Tugu Djogja


      : Djogja pro-penetapan

Malam sudah meraung-raung di iringan pepohonan. percik-percik berair mulai meranggas di ranting-rantingnya. Mereka datang dan pergi membersihkan debu. Dan  ada apa di ruas-ruas jalan selain sepi mengemis dar-der-dor knalpot pekat. Di tengah percabanggannya, dingin memeluk phallus Tugu Djogja. Kadang ada kilatan cahaya yang menghisap kulitnya. Tangan-tangan kecil, bersih dan kotor, meremasnya. Mencoba mereka hangatkan simbol itu.

Alas radial phallus itu terus dibersihkan tangan-tangan kecil. Mencukur dan menata lingkaran waktu demi waktu. Manusia datang dan pergi di sana. Ada yang mengkultuskannya dan juga sekadar mengkultuskannya. Manusia itu dikenal dan juga tak dikenal. Tetapi, mereka semua berpaduan koor pada koordinat itu. Ada klimaks kesenangan dan bangga setelah memandang rayu, meremasnya dan mengabadikannya. Ada rasa istimewah di sana.

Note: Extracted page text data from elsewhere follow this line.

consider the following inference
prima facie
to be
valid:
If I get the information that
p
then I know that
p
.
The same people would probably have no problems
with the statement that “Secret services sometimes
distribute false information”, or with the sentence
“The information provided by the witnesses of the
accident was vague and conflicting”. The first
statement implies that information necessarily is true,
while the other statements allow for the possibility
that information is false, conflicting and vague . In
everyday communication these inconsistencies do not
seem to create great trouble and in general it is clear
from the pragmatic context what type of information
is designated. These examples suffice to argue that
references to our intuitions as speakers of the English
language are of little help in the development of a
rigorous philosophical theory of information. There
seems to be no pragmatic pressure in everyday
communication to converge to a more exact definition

Energi phallusentrik Tugu Djogja terus menanjak. Tetapi, ada germo-germo mandul dengan tangan tak kelihatan merayunya ke dalam keremangan. Mereka lantas memaksanya bersetubuh dengan perempuan berdiamter lebar dan terus lapar. Germo itu mengikat dan merias Tugu Djogja di ruang sempit Demokrasi. Matanya dilekatkan dengan kaca mata berlensa hijau. Dalam kaca mata itu, sekonyong-konyong perempuan berdiameter itu tampak laksana Nyi Roro Kidul dengan makhota bertuliskan “USA” di kepala. Tugu Djogja tidak merasa ereksi. Seperti gasing, ia bergerak di tempat.

Jutaan tangan kecil sontak berontak. Ruang sempit Demokrasi itu diduga adalah ruang medis yang mengebiri Tugu Djogja. Tugu Djogja adalah simbol istimewa. Keistimewaahnya adalah kekuatan yang membujuk sekaligus merangkul. Seraya berteriak patriotik primordial, anak-anak dan ahli waris Tugu Djogja meminta, kembalikan Tugu Djogja pada keistimewaanya. Tetapkan ia di tempatnya yang semula. Ruang sempit Demokrasi hanya bisa membuatnya tidak merasa aman. Di dalam ruangan itu, terlalu banyak dokter yang memegang pisau dan perempuan berdiameter itu akan mengambil semua keistimewaan benihnya.    

Phallusentrik Tugu Djogja masih tetap berdiri tegak. Banyak tangan terus menupangnya meski di kedingan malam. Tanah istimewa masih ia tempati. Tugu istimewa itu tetap dan selalu membuat banyak orang merasa nyaman.